---------- Provided entries

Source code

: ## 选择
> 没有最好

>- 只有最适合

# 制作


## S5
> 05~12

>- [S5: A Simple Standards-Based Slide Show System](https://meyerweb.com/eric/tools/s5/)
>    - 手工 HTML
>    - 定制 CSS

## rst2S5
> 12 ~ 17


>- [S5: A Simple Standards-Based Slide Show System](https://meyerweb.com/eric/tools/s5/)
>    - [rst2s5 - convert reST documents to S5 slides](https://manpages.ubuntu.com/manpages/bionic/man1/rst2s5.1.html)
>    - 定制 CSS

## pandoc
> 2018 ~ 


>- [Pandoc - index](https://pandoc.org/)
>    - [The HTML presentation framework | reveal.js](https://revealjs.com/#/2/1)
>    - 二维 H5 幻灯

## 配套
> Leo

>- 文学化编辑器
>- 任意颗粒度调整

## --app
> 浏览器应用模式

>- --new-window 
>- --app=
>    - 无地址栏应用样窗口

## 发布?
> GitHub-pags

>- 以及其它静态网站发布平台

--------------------

Exercise requirements: Please rewrite the items with "定制 CSS" swapped for "自定义 CSS" wherever it occurs, leaving everything else as it is.

Solution for this task:
Source code

: ## 选择
> 没有最好

>- 只有最适合

# 制作


## S5
> 05~12

>- [S5: A Simple Standards-Based Slide Show System](https://meyerweb.com/eric/tools/s5/)
>    - 手工 HTML
>    - 自定义 CSS

## rst2S5
> 12 ~ 17


>- [S5: A Simple Standards-Based Slide Show System](https://meyerweb.com/eric/tools/s5/)
>    - [rst2s5 - convert reST documents to S5 slides](https://manpages.ubuntu.com/manpages/bionic/man1/rst2s5.1.html)
>    - 自定义 CSS

## pandoc
> 2018 ~ 


>- [Pandoc - index](https://pandoc.org/)
>    - [The HTML presentation framework | reveal.js](https://revealjs.com/#/2/1)
>    - 二维 H5 幻灯

## 配套
> Leo

>- 文学化编辑器
>- 任意颗粒度调整

## --app
> 浏览器应用模式

>- --new-window 
>- --app=
>    - 无地址栏应用样窗口

## 发布?
> GitHub-pags

>- 以及其它静态网站发布平台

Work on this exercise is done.